> **EXERCISE**
Starting at the beginning of the records and ending with the line that contains "uma revisão perfeita no CACD", write those lines out again, swapping "В корзину" for "В избранное" and leaving everything else unchanged.

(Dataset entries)
──────────────────────────────
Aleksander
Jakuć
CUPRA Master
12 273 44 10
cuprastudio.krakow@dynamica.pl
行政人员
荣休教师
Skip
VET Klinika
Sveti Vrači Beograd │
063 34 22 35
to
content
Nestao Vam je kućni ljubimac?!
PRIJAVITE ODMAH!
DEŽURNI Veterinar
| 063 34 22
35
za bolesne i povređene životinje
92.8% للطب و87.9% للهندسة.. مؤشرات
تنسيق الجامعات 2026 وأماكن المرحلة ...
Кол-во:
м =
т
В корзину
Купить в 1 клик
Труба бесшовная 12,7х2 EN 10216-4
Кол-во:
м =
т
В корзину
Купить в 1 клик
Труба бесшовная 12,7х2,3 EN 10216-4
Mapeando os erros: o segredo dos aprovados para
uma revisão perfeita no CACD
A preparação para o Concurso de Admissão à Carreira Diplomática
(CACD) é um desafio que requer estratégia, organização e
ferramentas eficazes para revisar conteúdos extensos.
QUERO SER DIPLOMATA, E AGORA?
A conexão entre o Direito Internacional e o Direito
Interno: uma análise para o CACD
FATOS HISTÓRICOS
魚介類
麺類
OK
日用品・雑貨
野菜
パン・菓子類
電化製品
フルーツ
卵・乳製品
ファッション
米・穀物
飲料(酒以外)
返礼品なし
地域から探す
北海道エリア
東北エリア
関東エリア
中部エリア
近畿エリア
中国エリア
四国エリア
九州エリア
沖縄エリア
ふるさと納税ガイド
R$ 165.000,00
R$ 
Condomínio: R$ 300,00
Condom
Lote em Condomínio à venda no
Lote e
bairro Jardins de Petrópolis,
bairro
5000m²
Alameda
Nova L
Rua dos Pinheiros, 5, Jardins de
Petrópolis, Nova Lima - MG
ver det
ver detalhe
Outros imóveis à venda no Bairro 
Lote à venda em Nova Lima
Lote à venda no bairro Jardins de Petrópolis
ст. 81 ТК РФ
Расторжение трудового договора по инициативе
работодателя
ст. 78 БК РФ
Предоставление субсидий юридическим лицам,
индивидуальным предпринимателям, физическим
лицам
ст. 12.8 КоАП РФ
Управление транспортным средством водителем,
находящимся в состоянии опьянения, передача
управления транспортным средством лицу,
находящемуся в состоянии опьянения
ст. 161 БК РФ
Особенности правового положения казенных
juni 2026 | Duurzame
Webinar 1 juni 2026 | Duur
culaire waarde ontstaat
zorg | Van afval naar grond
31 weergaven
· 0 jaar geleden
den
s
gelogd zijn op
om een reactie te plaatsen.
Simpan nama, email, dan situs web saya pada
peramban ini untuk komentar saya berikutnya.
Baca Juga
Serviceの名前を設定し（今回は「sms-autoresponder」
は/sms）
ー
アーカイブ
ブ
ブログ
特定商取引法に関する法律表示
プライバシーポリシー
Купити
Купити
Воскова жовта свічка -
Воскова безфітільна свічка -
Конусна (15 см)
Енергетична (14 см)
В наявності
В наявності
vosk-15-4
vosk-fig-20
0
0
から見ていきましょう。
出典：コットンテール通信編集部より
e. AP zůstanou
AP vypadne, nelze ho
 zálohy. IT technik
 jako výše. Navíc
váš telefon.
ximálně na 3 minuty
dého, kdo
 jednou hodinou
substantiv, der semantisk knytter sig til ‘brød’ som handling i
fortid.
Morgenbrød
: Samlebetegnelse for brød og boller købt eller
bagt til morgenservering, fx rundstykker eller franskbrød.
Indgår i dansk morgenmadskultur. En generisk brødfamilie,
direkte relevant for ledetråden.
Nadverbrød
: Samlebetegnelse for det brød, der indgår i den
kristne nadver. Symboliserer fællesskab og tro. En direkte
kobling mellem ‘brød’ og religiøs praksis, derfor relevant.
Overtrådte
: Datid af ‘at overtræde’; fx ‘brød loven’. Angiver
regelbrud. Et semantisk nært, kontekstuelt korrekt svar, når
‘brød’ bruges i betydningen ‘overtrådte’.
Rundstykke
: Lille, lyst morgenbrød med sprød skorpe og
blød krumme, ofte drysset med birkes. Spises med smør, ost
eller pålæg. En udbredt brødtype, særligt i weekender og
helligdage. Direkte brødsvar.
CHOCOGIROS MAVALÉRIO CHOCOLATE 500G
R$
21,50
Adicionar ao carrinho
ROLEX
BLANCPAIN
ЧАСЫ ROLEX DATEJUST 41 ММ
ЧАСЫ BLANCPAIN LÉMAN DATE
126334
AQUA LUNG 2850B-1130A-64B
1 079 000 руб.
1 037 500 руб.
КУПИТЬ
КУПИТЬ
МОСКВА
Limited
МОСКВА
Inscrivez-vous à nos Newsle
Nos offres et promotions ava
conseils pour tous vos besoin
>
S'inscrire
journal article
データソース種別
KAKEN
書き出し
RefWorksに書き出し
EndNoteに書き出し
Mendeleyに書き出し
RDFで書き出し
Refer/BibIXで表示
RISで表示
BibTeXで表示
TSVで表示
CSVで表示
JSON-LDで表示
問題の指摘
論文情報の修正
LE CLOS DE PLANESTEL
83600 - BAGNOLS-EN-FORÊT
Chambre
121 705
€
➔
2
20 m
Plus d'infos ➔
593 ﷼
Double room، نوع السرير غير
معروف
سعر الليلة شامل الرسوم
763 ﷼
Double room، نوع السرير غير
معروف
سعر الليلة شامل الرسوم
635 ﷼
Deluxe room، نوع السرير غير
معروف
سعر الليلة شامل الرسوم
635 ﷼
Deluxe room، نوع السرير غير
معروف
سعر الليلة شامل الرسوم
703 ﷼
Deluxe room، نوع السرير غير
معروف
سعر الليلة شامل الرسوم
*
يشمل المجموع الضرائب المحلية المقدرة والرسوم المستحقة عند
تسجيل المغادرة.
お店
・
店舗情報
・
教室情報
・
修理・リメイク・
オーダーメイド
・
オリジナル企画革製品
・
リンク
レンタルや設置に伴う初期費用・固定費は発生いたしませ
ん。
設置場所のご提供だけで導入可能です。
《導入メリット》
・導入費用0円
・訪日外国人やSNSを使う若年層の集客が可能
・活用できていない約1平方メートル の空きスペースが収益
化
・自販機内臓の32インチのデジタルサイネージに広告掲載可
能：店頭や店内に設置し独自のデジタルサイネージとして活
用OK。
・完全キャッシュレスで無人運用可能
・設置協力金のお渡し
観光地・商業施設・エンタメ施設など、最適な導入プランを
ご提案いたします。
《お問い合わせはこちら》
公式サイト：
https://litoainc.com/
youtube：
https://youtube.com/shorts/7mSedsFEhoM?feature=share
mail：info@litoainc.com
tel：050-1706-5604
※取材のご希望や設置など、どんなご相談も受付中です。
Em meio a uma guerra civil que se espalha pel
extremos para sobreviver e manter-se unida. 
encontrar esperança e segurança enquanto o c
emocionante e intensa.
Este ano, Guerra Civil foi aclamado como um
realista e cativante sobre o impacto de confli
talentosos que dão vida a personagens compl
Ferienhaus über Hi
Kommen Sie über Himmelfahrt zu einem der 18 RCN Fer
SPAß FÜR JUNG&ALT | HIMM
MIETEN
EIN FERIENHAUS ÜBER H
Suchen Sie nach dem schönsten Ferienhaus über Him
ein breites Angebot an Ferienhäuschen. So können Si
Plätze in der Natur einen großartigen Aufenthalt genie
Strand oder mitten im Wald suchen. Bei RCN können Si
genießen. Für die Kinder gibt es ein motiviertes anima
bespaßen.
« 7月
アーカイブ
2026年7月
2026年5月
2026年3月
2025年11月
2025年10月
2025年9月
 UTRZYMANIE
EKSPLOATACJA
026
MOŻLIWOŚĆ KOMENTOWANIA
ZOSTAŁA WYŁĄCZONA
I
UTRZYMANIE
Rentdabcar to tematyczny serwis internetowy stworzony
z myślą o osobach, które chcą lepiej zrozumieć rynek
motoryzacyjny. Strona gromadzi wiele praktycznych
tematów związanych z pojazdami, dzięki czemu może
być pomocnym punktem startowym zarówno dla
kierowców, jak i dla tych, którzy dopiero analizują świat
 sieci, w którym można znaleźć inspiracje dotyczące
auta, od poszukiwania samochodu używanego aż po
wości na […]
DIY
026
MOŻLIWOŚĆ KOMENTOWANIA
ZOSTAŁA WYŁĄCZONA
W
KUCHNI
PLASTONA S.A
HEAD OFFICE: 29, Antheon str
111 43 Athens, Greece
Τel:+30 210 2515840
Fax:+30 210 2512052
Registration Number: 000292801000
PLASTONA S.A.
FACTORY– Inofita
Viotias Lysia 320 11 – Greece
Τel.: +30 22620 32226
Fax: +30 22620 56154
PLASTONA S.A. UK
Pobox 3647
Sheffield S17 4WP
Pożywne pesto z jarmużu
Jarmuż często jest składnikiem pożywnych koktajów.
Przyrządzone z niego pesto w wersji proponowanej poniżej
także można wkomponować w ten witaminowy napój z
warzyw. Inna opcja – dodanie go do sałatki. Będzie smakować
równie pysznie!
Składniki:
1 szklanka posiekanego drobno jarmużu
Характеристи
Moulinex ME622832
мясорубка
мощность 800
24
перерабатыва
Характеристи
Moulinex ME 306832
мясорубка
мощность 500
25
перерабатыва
──────────────────────────────
> **SOLUTION**
Aleksander
Jakuć
CUPRA Master
12 273 44 10
cuprastudio.krakow@dynamica.pl
行政人员
荣休教师
Skip
VET Klinika
Sveti Vrači Beograd │
063 34 22 35
to
content
Nestao Vam je kućni ljubimac?!
PRIJAVITE ODMAH!
DEŽURNI Veterinar
| 063 34 22
35
za bolesne i povređene životinje
92.8% للطب و87.9% للهندسة.. مؤشرات
تنسيق الجامعات 2026 وأماكن المرحلة ...
Кол-во:
м =
т
В избранное
Купить в 1 клик
Труба бесшовная 12,7х2 EN 10216-4
Кол-во:
м =
т
В избранное
Купить в 1 клик
Труба бесшовная 12,7х2,3 EN 10216-4
Mapeando os erros: o segredo dos aprovados para
uma revisão perfeita no CACD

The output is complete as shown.